» Your instructions: What is needed here is a word-for-word copy of all the entries below.

» Records:
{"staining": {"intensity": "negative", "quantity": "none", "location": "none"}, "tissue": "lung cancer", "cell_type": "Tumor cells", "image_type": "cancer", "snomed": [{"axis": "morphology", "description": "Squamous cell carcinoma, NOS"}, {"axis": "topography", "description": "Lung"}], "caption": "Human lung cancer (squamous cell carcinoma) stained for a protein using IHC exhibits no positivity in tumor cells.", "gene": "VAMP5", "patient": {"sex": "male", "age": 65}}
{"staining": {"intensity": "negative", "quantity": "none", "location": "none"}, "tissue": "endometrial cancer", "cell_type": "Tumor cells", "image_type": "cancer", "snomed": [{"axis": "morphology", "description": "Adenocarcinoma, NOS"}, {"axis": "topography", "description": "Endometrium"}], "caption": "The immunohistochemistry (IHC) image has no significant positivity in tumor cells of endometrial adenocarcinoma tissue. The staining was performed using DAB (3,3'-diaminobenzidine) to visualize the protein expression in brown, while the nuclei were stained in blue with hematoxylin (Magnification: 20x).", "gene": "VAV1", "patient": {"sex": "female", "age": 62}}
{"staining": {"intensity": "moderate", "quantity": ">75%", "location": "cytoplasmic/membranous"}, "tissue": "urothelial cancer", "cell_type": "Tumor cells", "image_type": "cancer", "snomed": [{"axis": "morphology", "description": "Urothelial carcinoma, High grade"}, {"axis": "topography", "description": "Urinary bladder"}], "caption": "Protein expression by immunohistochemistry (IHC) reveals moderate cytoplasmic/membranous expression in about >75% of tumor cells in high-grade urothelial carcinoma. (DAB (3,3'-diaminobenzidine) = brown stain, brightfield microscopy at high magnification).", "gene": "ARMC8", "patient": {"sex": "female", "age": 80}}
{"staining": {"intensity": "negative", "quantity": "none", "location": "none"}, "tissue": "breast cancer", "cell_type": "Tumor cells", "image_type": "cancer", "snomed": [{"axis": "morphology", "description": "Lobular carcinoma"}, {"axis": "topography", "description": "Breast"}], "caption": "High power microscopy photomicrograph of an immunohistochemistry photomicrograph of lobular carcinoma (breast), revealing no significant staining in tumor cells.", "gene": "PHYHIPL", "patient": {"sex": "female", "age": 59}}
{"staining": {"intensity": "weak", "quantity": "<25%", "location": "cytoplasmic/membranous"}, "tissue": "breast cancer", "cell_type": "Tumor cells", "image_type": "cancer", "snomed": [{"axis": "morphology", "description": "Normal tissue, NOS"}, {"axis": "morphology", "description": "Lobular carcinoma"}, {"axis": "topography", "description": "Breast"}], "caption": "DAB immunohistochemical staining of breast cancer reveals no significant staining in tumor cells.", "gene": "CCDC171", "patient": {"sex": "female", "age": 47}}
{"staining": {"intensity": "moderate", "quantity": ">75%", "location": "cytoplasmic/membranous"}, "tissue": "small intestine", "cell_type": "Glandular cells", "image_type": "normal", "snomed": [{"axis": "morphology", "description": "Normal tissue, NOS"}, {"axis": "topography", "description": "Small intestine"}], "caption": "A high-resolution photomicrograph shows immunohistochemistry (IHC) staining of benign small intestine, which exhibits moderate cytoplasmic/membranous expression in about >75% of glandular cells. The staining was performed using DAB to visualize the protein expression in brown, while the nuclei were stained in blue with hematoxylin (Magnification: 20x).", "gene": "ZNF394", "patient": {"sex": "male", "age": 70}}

» Solution for this task:
{"staining": {"intensity": "negative", "quantity": "none", "location": "none"}, "tissue": "lung cancer", "cell_type": "Tumor cells", "image_type": "cancer", "snomed": [{"axis": "morphology", "description": "Squamous cell carcinoma, NOS"}, {"axis": "topography", "description": "Lung"}], "caption": "Human lung cancer (squamous cell carcinoma) stained for a protein using IHC exhibits no positivity in tumor cells.", "gene": "VAMP5", "patient": {"sex": "male", "age": 65}}
{"staining": {"intensity": "negative", "quantity": "none", "location": "none"}, "tissue": "endometrial cancer", "cell_type": "Tumor cells", "image_type": "cancer", "snomed": [{"axis": "morphology", "description": "Adenocarcinoma, NOS"}, {"axis": "topography", "description": "Endometrium"}], "caption": "The immunohistochemistry (IHC) image has no significant positivity in tumor cells of endometrial adenocarcinoma tissue. The staining was performed using DAB (3,3'-diaminobenzidine) to visualize the protein expression in brown, while the nuclei were stained in blue with hematoxylin (Magnification: 20x).", "gene": "VAV1", "patient": {"sex": "female", "age": 62}}
{"staining": {"intensity": "moderate", "quantity": ">75%", "location": "cytoplasmic/membranous"}, "tissue": "urothelial cancer", "cell_type": "Tumor cells", "image_type": "cancer", "snomed": [{"axis": "morphology", "description": "Urothelial carcinoma, High grade"}, {"axis": "topography", "description": "Urinary bladder"}], "caption": "Protein expression by immunohistochemistry (IHC) reveals moderate cytoplasmic/membranous expression in about >75% of tumor cells in high-grade urothelial carcinoma. (DAB (3,3'-diaminobenzidine) = brown stain, brightfield microscopy at high magnification).", "gene": "ARMC8", "patient": {"sex": "female", "age": 80}}
{"staining": {"intensity": "negative", "quantity": "none", "location": "none"}, "tissue": "breast cancer", "cell_type": "Tumor cells", "image_type": "cancer", "snomed": [{"axis": "morphology", "description": "Lobular carcinoma"}, {"axis": "topography", "description": "Breast"}], "caption": "High power microscopy photomicrograph of an immunohistochemistry photomicrograph of lobular carcinoma (breast), revealing no significant staining in tumor cells.", "gene": "PHYHIPL", "patient": {"sex": "female", "age": 59}}
{"staining": {"intensity": "weak", "quantity": "<25%", "location": "cytoplasmic/membranous"}, "tissue": "breast cancer", "cell_type": "Tumor cells", "image_type": "cancer", "snomed": [{"axis": "morphology", "description": "Normal tissue, NOS"}, {"axis": "morphology", "description": "Lobular carcinoma"}, {"axis": "topography", "description": "Breast"}], "caption": "DAB immunohistochemical staining of breast cancer reveals no significant staining in tumor cells.", "gene": "CCDC171", "patient": {"sex": "female", "age": 47}}
{"staining": {"intensity": "moderate", "quantity": ">75%", "location": "cytoplasmic/membranous"}, "tissue": "small intestine", "cell_type": "Glandular cells", "image_type": "normal", "snomed": [{"axis": "morphology", "description": "Normal tissue, NOS"}, {"axis": "topography", "description": "Small intestine"}], "caption": "A high-resolution photomicrograph shows immunohistochemistry (IHC) staining of benign small intestine, which exhibits moderate cytoplasmic/membranous expression in about >75% of glandular cells. The staining was performed using DAB to visualize the protein expression in brown, while the nuclei were stained in blue with hematoxylin (Magnification: 20x).", "gene": "ZNF394", "patient": {"sex": "male", "age": 70}}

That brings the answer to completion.